• _OBJECTIVES_
**A)** Retype a passage from the court opinion on the disputed highway word for word, starting at "174 Ill. 9 |" and stopping after "of either party.".
**B)** Write what comes next in the court opinion on the disputed highway, beginning after its last sentence.

• _READING PASSAGE_

----

174 Ill. 9 | Ill. | 1898
delivered the opinion of the court:
We are urged in the brief of counsel for appellant to reverse the judgment of the Appellate Court upon three grounds only, viz.: First, it did not appear from the record that a highway legally existed covering the said strip of ground; second, that if any highway had been legally established there it had been lost by non-user and the adverse possession of the appellant; and third, that the circuit court erroneously entered the decree dissolving the injunction and dismissing the bill upon a motion to dissolve the injunction, and without hearing the evidence of either party.
The first and second of these contentions involve the issue of the existence of a public highway. A public highway is a perpetual easement and a freehold estate. (Chaplin v. Comrs. of Highways, 126 Ill. 264; Village of Crete v. Hewes, 168 id. 330.) A freehold is involved where a freehold is so put in issue that a decision of the case necessarily involves a decision of that issue. (Sanford v. Kane, 127 Ill. 591.) The Appellate Court is lacking in jurisdiction and power to consider and determine a contention involving a freehold estate. We can, on appeal from a judgment rendered by the Appellate Court, only review the decision of that court upon errors over which it had jurisdiction to pass. (Indiana Millers’ Fire Ins. Co. v. People, 170 Ill. 474.) If the appellant desired to have reviewed that part of the decree of the circuit court which involved a freehold she should have brought the record directly from the circuit court to this court. In such cases this court will consider and decide all assigned errors, as well those which involve a freehold as those which do not.

----

(Recorded data)
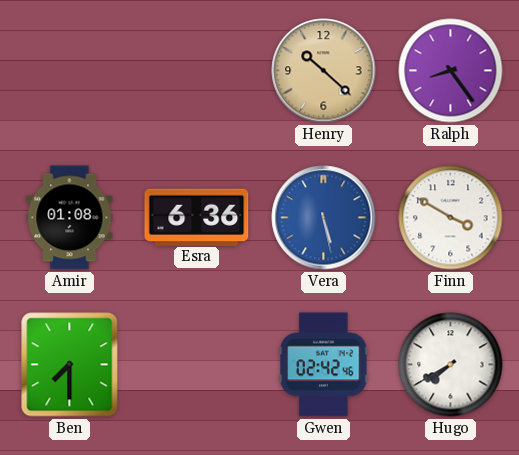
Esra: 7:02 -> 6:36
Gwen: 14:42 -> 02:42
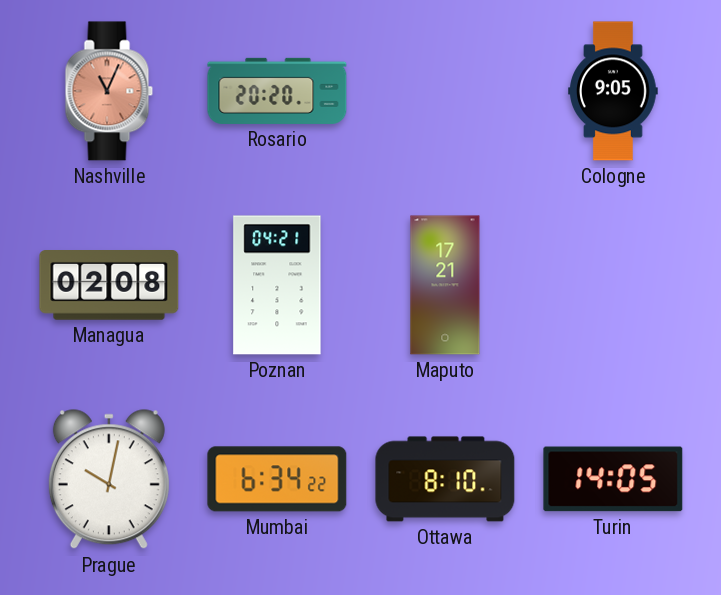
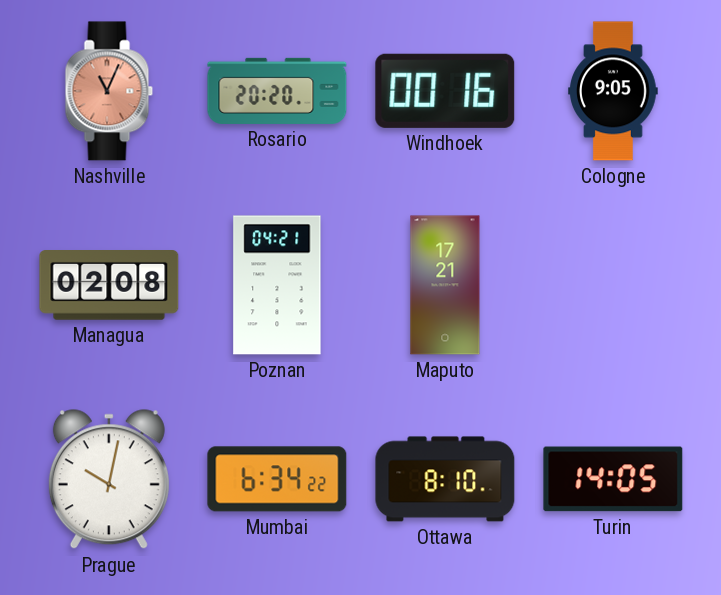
Windhoek: none -> 00:16
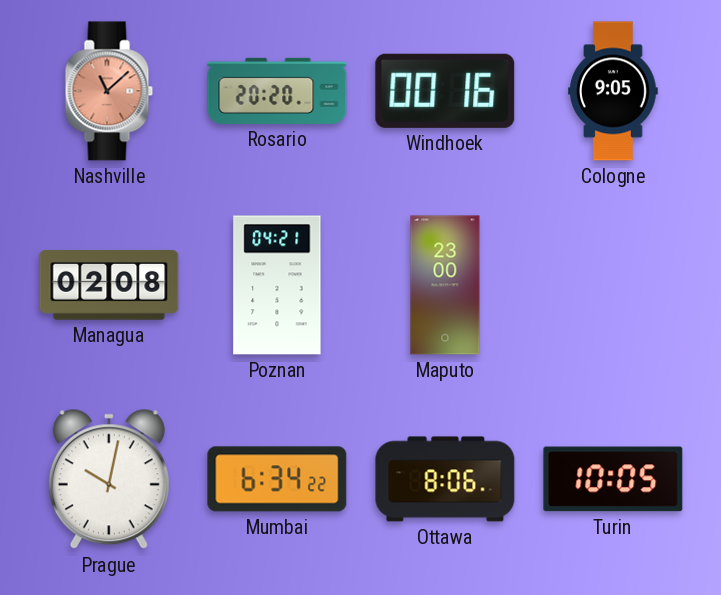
Nashville: 11:04 -> 11:08
Maputo: 17:21 -> 23:00
Ottawa: 8:10 -> 8:06
Turin: 14:05 -> 10:05
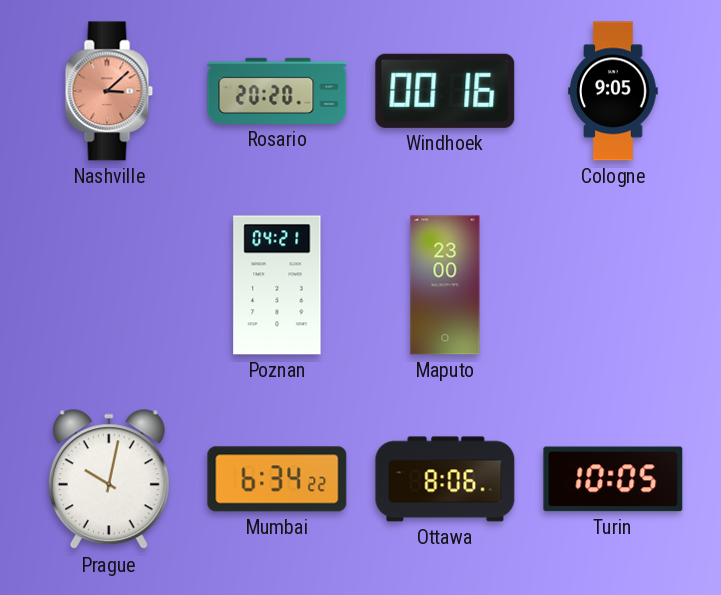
Nashville: 11:08 -> 3:08
Managua: 02:08 -> none
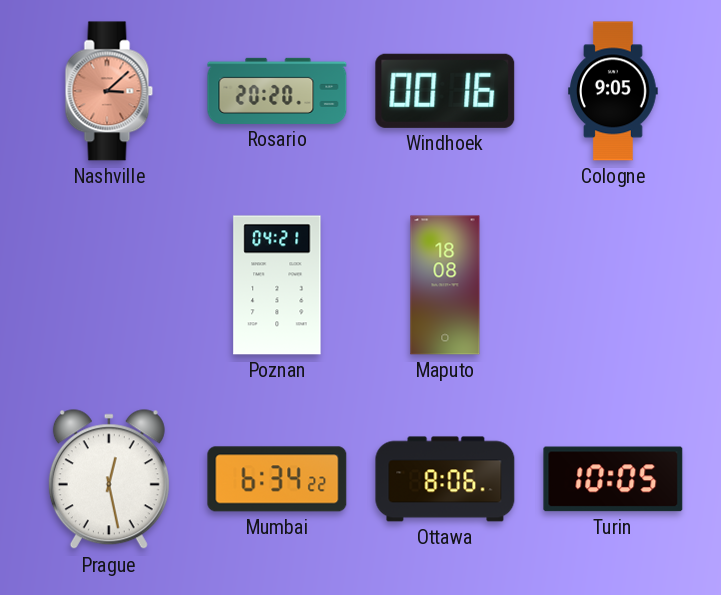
Maputo: 23:00 -> 18:08
Prague: 10:02 -> 12:28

----

• _EXPECTED RESULTS_
**A)**
174 Ill. 9 | Ill. | 1898
delivered the opinion of the court:
We are urged in the brief of counsel for appellant to reverse the judgment of the Appellate Court upon three grounds only, viz.: First, it did not appear from the record that a highway legally existed covering the said strip of ground; second, that if any highway had been legally established there it had been lost by non-user and the adverse possession of the appellant; and third, that the circuit court erroneously entered the decree dissolving the injunction and dismissing the bill upon a motion to dissolve the injunction, and without hearing the evidence of either party.

**B)**
It was within the power and jurisdiction of the Appellate Court to decide the third contention, but it appears from the record that the subject matter thereof was not assigned as for error in that court. The only assignments of error in that court were as follows: First, the court erred in dissolving said injunction, because the main allegations in said bill are not denied but admitted by said answer; second, there is nothing in said record showing said road was ever opened or traveled south of said fence, and as the allegations that said fence has been in that place for twenty-five years are not denied, therefore the court erred in dismissing the bill. These assignments did not present to the Appellate Court the question whether the circuit court heard or should have heard the evidence of the parties. In Indiana Millers’ Fire Ins. Co. v. People, supra, we said: “Clearly this court can review the decision of the Appellate Court only upon errors there properly assigned and insisted upon.” As the only errors assigned in the Appellate Court were such as involved the issue as to the existence of a freehold, that court should have dismissed the writ of error for want of jurisdiction.
The Appellate Court not having jurisdiction of the errors assigned, its judgment must be reversed and the cause remanded to that court, with directions to dismiss the writ of error for want of jurisdiction.
Reversed and remanded.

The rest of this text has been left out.